[Front-end code edit data]
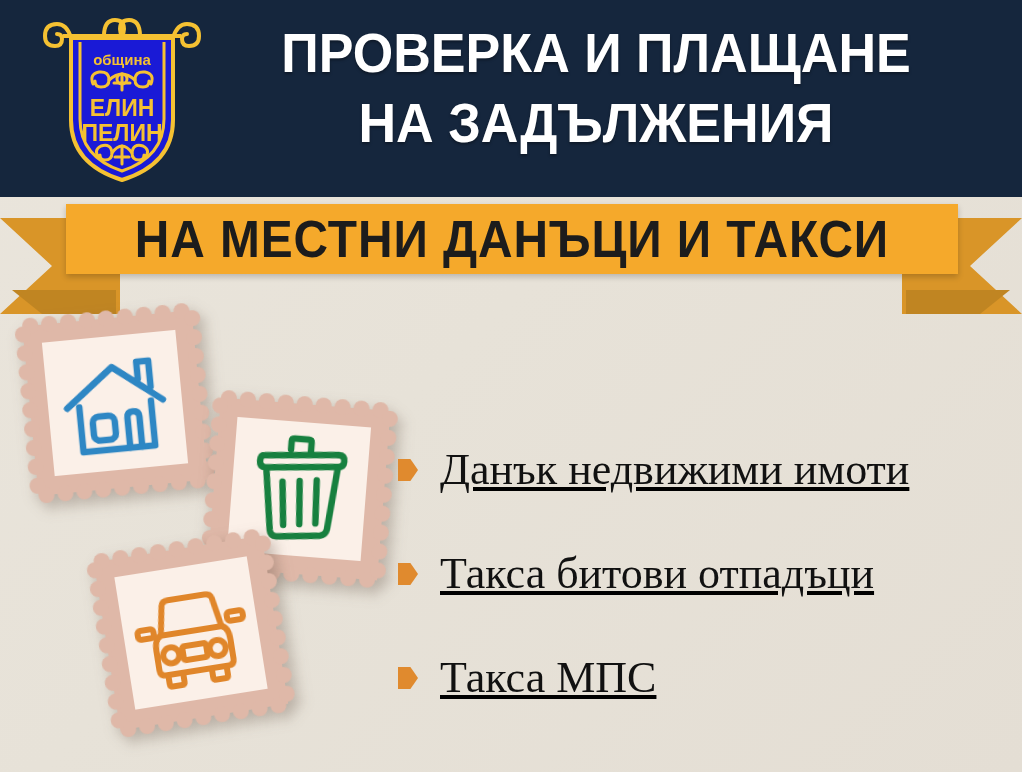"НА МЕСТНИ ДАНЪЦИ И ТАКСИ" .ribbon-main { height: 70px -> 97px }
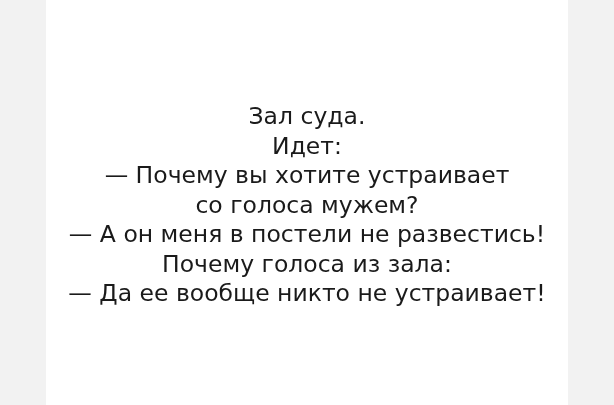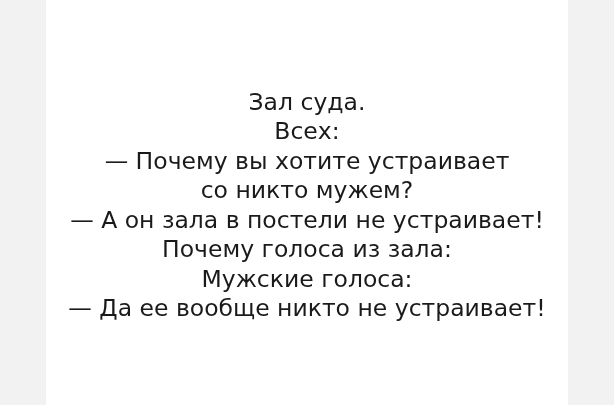"Всех:" span.line { text: Всех -> Идет }
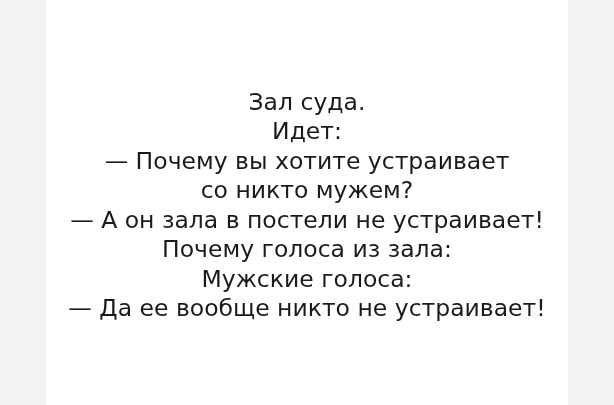"со никто мужем?" span.line { text: никто -> голоса }
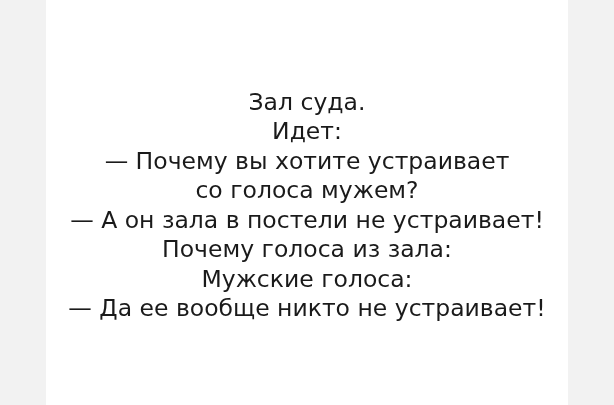"— А он зала в" span.line { text: зала в постели не устраивает -> меня в постели не развестись }
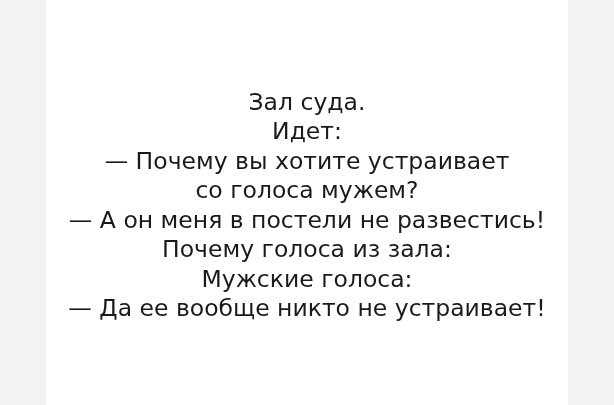"Мужские голоса:" span.line { html: <span>Мужские голоса:</span> -> none }
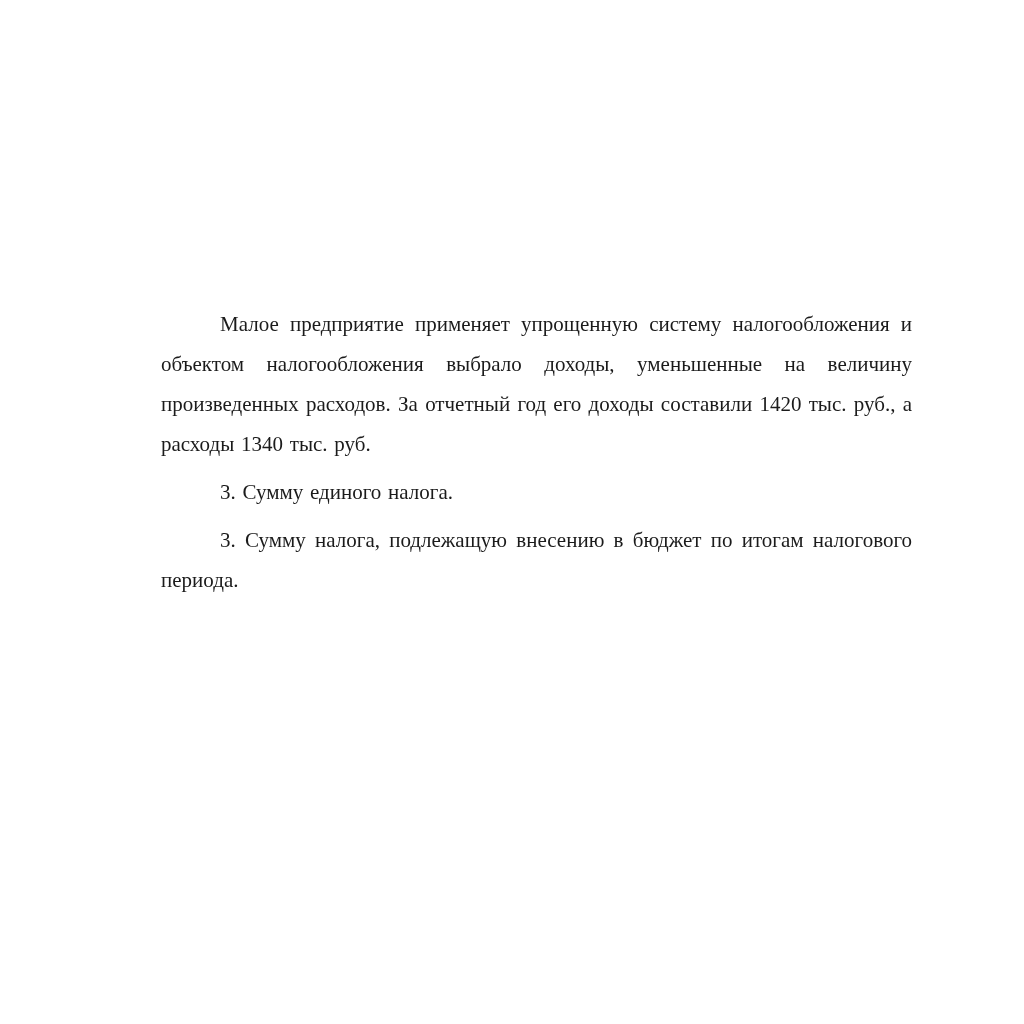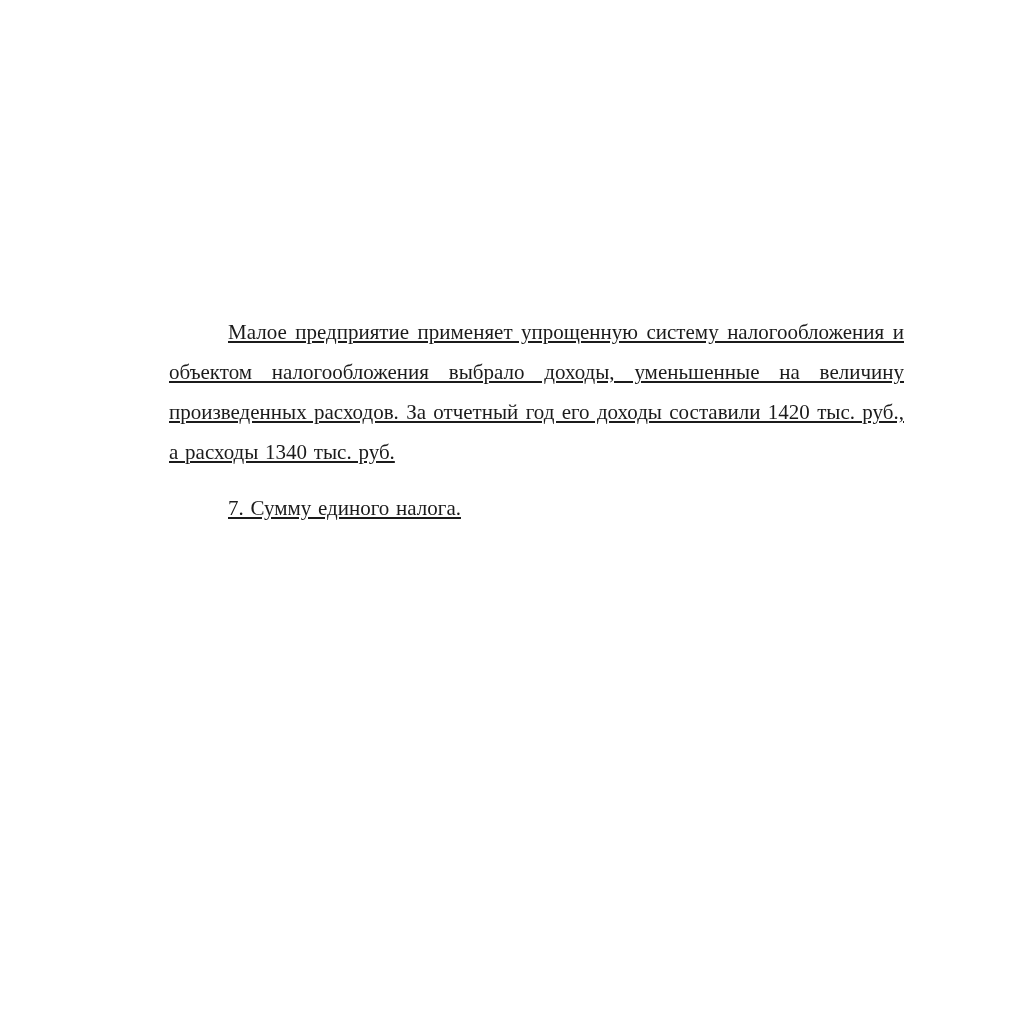"Малое предприятие применяет упрощенную" .text-block p { margin: 16px -> 8px; text-decoration: underline -> none }
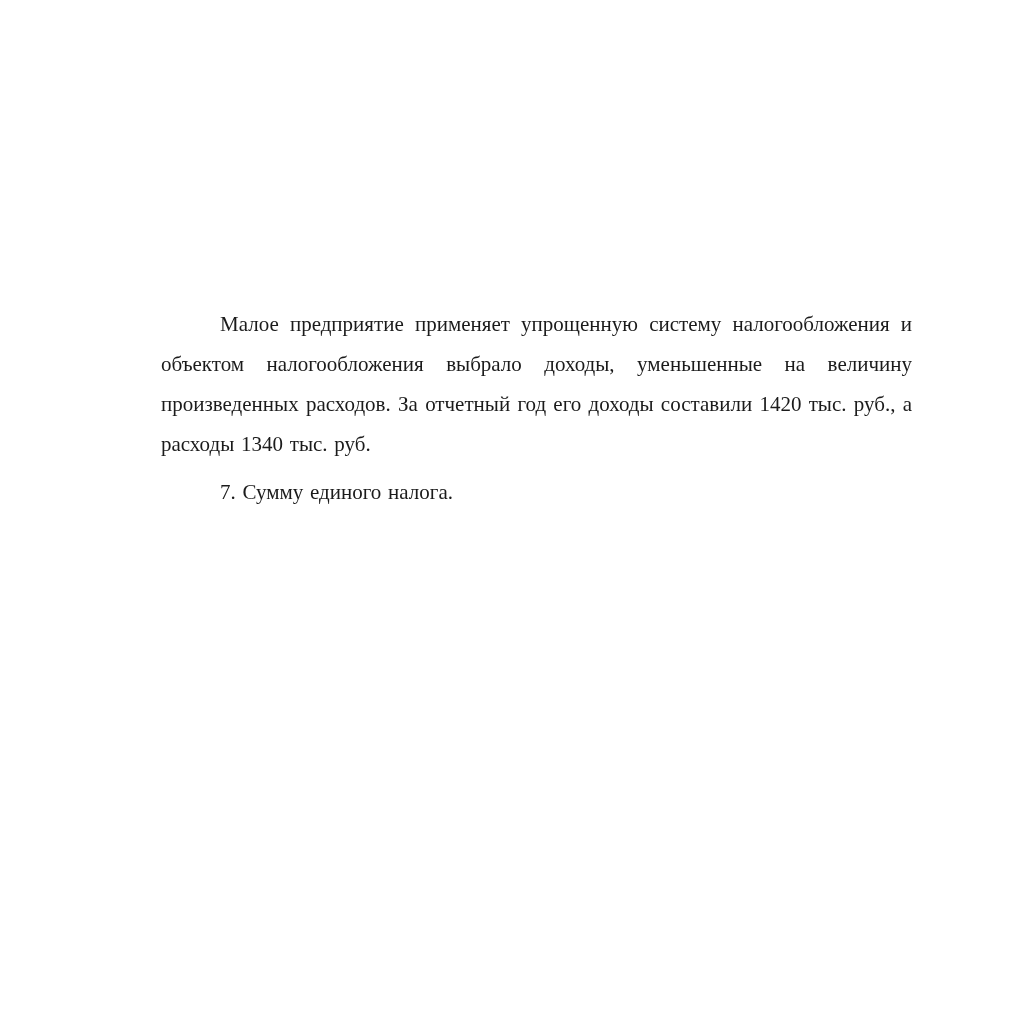"7. Сумму единого налога." p { text: 7 -> 3 }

Work request: With the pictures removed from your copy, retype the lines above from the one that contains "text: Всех ->" through the one that contains "margin: 16px ->", exactly.

Response:
"Всех:" span.line { text: Всех -> Идет }
"со никто мужем?" span.line { text: никто -> голоса }
"— А он зала в" span.line { text: зала в постели не устраивает -> меня в постели не развестись }
"Мужские голоса:" span.line { html: <span>Мужские голоса:</span> -> none }
"Малое предприятие применяет упрощенную" .text-block p { margin: 16px -> 8px; text-decoration: underline -> none }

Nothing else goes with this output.